Home › Heart Failure › Medical Tests
Your doctor can use an x-ray to look at your heart, lungs, and blood vessels. He or she can see if your heart is enlarged or if there is fluid around your lungs. Pulmonary congestion shows up as cloudy areas on the x-ray. A chest x-ray requires only a brief exposure to x-rays and is generally considered safe.
The echocardiogram is a procedure used to visualize the pumping action of the heart. It is an ultrasound examination of the heart that can also measure blood flow into and out of the heart.
This test also known as an “ECG” or “EKG“, measures the electrical activity of the heart. An electrocardiogram can check the heart’s rhythm, evidence of enlargement, and the presence of a prior or recent heart attack. Electrical wires with adhesive ends are attached to the skin on your chest, arms, and legs. The electrical activity of the heart is then recorded on a piece of paper.
Radioactive tracers given through a hand or arm IV are another tool used in the diagnosis of heart failure. Radioactivity is detected as the blood moves through the heart. In this way, doctors can outline the chambers of the heart, measure the ejection fraction, and assess blood flow to regions of the heart muscle.
This test is known as a “stress test” because your heart’s activity is being monitored with an electrocardiogram during exercise. By walking on a treadmill for specific intervals of time at differing intensity levels, your doctor can see if your symptoms are brought on by exertion and if they correlate with patterns on an electrocardiogram.
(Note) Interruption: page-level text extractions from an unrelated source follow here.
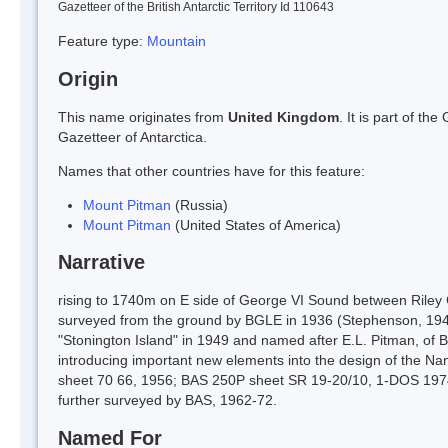
Gazetteer of the British Antarctic Territory Id 110643
Feature type:
Mountain
Origin
This name originates from
United Kingdom
. It is part of t
Gazetteer of Antarctica.
Names that other countries have for this feature:
Mount Pitman
(Russia)
Mount Pitman
(United States of America)
Narrative
rising to 1740m on E side of George VI Sound between Riley
surveyed from the ground by BGLE in 1936 (Stephenson, 1940
"Stonington Island" in 1949 and named after E.L. Pitman, of 
introducing important new elements into the design of the 
sheet 70 66, 1956; BAS 250P sheet SR 19-20/10, 1-DOS 1974
further surveyed by BAS, 1962-72.
Named For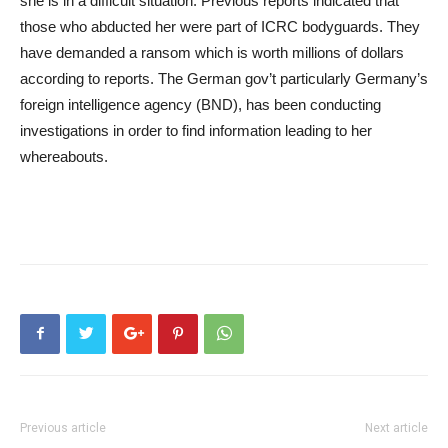
she is in a difficult situation. Previous reports indicated that
those who abducted her were part of ICRC bodyguards. They
have demanded a ransom which is worth millions of dollars
according to reports. The German gov’t particularly Germany’s
foreign intelligence agency (BND), has been conducting
investigations in order to find information leading to her
whereabouts.
Previous article
Next article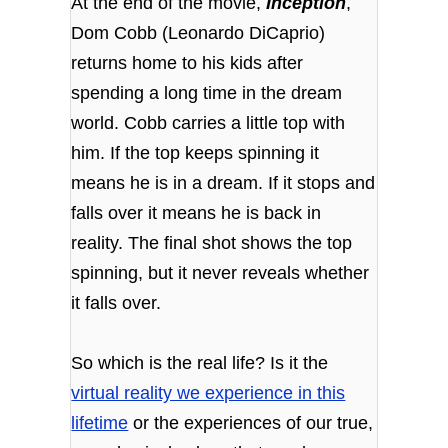
At the end of the movie,
Inception
,
Dom Cobb (Leonardo DiCaprio)
returns home to his kids after
spending a long time in the dream
world. Cobb carries a little top with
him. If the top keeps spinning it
means he is in a dream. If it stops and
falls over it means he is back in
reality. The final shot shows the top
spinning, but it never reveals whether
it falls over.
So which is the real life? Is it the
virtual reality we experience in this
lifetime
or the experiences of our true,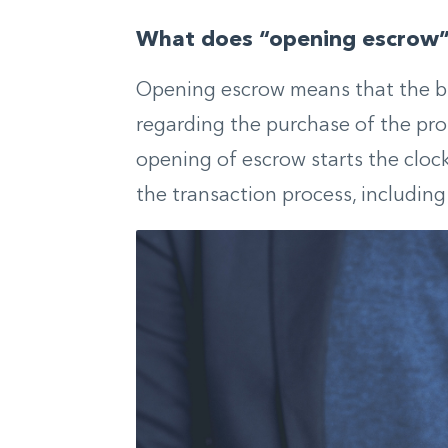
What does “opening escrow
Opening escrow means that the bu
regarding the purchase of the prop
opening of escrow starts the cloc
the transaction process, includin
Stress tests can be done using radioactive tracers such as thallium, Sesta MIBI, and Myoview. First, the tracer is injected into an IV tube in the arm before and during exercise on the treadmill. After exercise, pictures of the heart can be taken to see where the tracer has been deposited, telling the doctor which areas are getting enough blood and which are not.
Alternatively, stress testing can be done without exercise. The effects of stress on heart blood flow can be simulated through the use of an IV drug such as adenosine or persantine that dilates heart blood vessels, or dobutamine that increases heart rate and function.
Doctors can insert a catheter, or small tube, into a leg (femoral) artery via a needle stick and direct it to a region of the heart with x-ray guidance. Once in place, the catheter can measure pressures in the heart and direct a dye used to visualize heart chambers or blood vessels. This visualization technique is called angiography. The x-rays show areas of narrowing or blockage. Catheters are also used to open blocked heart arteries with angioplasty and stenting.